“Saluti scarponi”. Scrivevano così dal fronte, sulle lettere e sulle cartoline che inviavano agli amici e ai parenti rimasti a casa, firmandosi, alle volte, anche come “Amici scarponi monzesi”. Loro gli scarponi li indossavano sempre, la montagna era il loro ambiente. Erano gli alpini e si chiamavano così, scherzando sulle scarpe pesanti che facevano parte della loro divisa.
C’è uno scatolone pieno di cartoline militari nella sede delle associazioni combattentistiche e d’arma di corso Milano, civico 39. Buona parte del primo piano di Villa Pagnoni è stata utilizzata, fin dagli anni del dopoguerra, dalla sezione di Monza dell’Associazione nazionale degli alpini. Sulle pareti fotografie ripercorrono una storia lunga quasi un secolo. Era il 1919 e le armi, finalmente, hanno smesso di tuonare: a Milano un gruppo di reduci decide di creare l’Associazione nazionale alpini, per radunare quanti avessero combattuto nelle truppe da montagna.
A Monza questa volontà si concretizza nel 1929: Gaetano Antonietti, Aldo Varenna, Eraldo Canesi, Enrico Tronconi, Pino Penati, Paolo Bonati e Valtorta fondano sezione Ana di Monza. Per associarsi sono sufficienti 20 lire. Il gruppo cresce, partecipa ai raduni organizzati annualmente per tutto lo stivale e all’approssimarsi della guerra offre sostegno ai richiamati alle armi e alle loro famiglie. Nomi importanti accompagnano la sua storia. Quello del capitano Aldo Varenna, protagonista sul fronte dell’Adamello nella guerra del ’15-’18. Don Giuseppe Baraggia, cappellano degli alpini, maestro di musica, organista e amante degli animali a tal punto da fondare nel 1940 la “Delegazione Comunale di Monza dell’Ente Nazionale Protezione Animali”. Giovanni Battista Stucchi, inviato nel 1941 e 1942 come ufficiale degli alpini in Russia. Walter Bonatti, che, prima di scalare il K2, venne assegnato al 6° reggimento alpini. «Monza è una città di pianura, è vero – commenta il vicepresidente vicario Diego Pellaccini – ma ha sempre avuto un gran numero di appassionati di montagna, che ha scelto di prestare il servizio militare nelle truppe alpine».
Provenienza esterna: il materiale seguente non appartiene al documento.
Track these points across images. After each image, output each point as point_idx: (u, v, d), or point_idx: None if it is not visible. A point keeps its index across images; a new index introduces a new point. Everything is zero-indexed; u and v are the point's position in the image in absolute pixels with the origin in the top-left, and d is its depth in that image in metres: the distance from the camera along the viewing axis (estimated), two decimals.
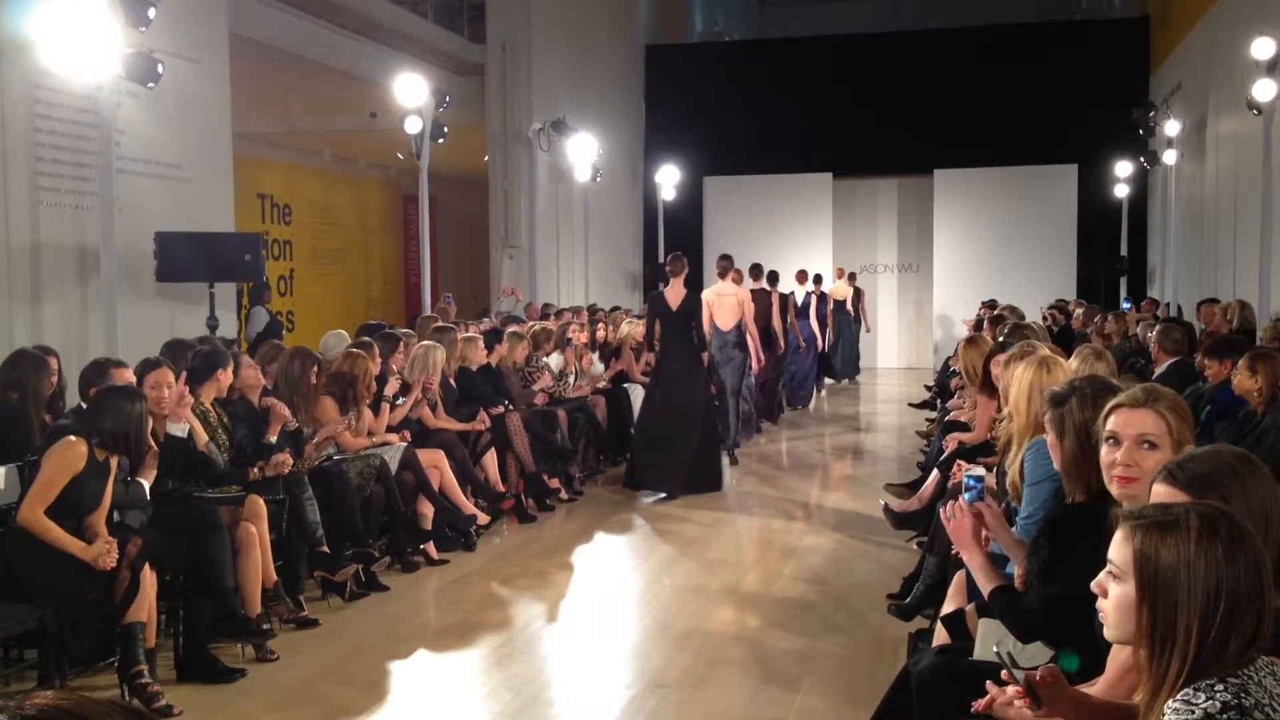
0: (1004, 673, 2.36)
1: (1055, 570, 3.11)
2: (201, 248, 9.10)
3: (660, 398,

Storicamente (ed economicamente) il legame della città con queste armate è stato rafforzato anche dal fatto che qui sorgeva uno dei pochi cappellifici civili coinvolto, dal 1911 al 1918, nelle forniture militari a livello nazionale: il Cappellificio Monzese (la cui sede, restaurata, ospita le poste centrali) ha prodotto centinaia di migliaia di cappelli in feltro e di lana merinos – un appalto ottenuto in esclusiva anche durante gli anni del secondo conflitto mondiale. E se si vuole parlare di guerra con qualcuno l’ha vissuta in prima persona, ebbene, la sezione di Monza ha la fortuna di vantare ancora tra i suoi soci alcuni reduci, come Cornelio Menoncin, classe 1920, che durante la ritirata di Russia nel gennaio 1943 si è ritrovato faccia a faccia con un carro armato nemico. Giovanbattista Del Zotto, invece, è riuscito a sopravvivere ai 46 mesi di prigionia nelle steppe russe, patendo la fame e il freddo, vivendo di espedienti. Assieme ai reduci, a piedi dalla Russia, è arrivato anche un cammello: dopo aver trascorso qualche tempo a Monza, ha concluso la sua vita allo zoo di Milano.